How TikTok Changed Advertising Forever

How TikTok Changed Advertising Forever

Mondelēz International’s Nutter Butter went viral with a disturbing, surreal crime scene of smeared peanut butter and broken cookies. Language-learning app Duolingo‘s green owl twerked for millions of followers and flirted with pop star Dua Lipa. Mars pet food brand Sheba pitted cats against each other in a race to lick gravy. 

All of these marketing moments—more like “anti-marketing,” according to SS+K chief creative officer Stevie Archer—happened on TikTok, where experimental, entertaining, and sometimes absurdist content has found room to flourish.

The only way for brands to play in the space has been to have a point of view and ditch the old rules. 

Even as TikTok has now been banned in the U.S., ad industry leaders say that the style of marketing born on the platform isn’t just a flash in the pan. Whether or not TikTok lives on in the States, it has irrevocably changed how advertisers behave and how people expect brands to communicate with them. 

“We wouldn’t have seen this acceleration to experiment and take risks [among brands] without TikTok,” Thomas Walters, founder and Europe CEO of global influencer marketing agency Billion Dollar Boy, told ADWEEK. “That’s a permanent change.” 

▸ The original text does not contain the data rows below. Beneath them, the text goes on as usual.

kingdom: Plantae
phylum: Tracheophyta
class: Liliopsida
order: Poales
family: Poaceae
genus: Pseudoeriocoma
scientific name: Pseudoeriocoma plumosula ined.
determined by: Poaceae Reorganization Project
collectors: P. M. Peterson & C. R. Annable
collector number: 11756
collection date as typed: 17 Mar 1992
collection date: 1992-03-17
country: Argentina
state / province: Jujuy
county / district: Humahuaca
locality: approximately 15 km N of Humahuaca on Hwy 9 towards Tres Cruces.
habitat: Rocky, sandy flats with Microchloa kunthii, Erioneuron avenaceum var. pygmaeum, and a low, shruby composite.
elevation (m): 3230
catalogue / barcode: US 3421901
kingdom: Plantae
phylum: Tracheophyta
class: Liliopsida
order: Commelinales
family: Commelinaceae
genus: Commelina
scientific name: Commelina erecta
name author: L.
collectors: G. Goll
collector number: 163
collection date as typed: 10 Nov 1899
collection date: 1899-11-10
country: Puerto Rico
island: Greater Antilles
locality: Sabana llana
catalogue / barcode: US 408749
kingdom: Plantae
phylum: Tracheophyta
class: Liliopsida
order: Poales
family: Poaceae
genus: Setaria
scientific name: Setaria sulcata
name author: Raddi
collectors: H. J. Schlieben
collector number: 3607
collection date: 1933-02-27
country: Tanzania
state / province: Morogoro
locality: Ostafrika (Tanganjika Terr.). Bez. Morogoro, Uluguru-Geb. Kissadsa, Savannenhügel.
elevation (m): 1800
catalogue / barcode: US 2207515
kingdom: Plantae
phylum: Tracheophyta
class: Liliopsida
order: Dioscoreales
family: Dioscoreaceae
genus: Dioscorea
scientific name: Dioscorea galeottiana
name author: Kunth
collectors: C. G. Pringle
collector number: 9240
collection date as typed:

TikTok, owned by Chinese company ByteDance, arrived in the U.S. in 2018 and exploded in popularity during the pandemic. Since the start of 2020, the percentage of U.S. adults who use TikTok several times per day has climbed from 4% to 20%, according to Morning Consult. Around 50% of the American population now uses the app.

TikTok hooked users with an endless swipe of short-form videos and a highly personalized algorithm, but it’s also “hard to understate the impact it’s had on creativity,” Walters said. The platform has democratized creativity by providing an accessible tool for people to produce content from anywhere and amass huge audiences. 

“It’s really empowered the creator economy, this idea that anybody can make brilliant content as long as you have a point of view and a phone,” said Matthew Henry, innovation lead at AMV BBDO.

Brands as entertainers

As the creator economy blossomed, breaking down the barriers to content creation and audience building, the traditional advertising model—whereby a brand pays to interrupt consumers with a message—continued to weaken. 

In the early days of social media, advertisers would “try to get their branding across in the first three seconds and almost trick consumers into thinking that what we were selling them wasn’t an ad,” Henry said. “Because of that, there was a huge amount of negative sentiment towards brands on social, and those that had followings were sort of screaming into a void.”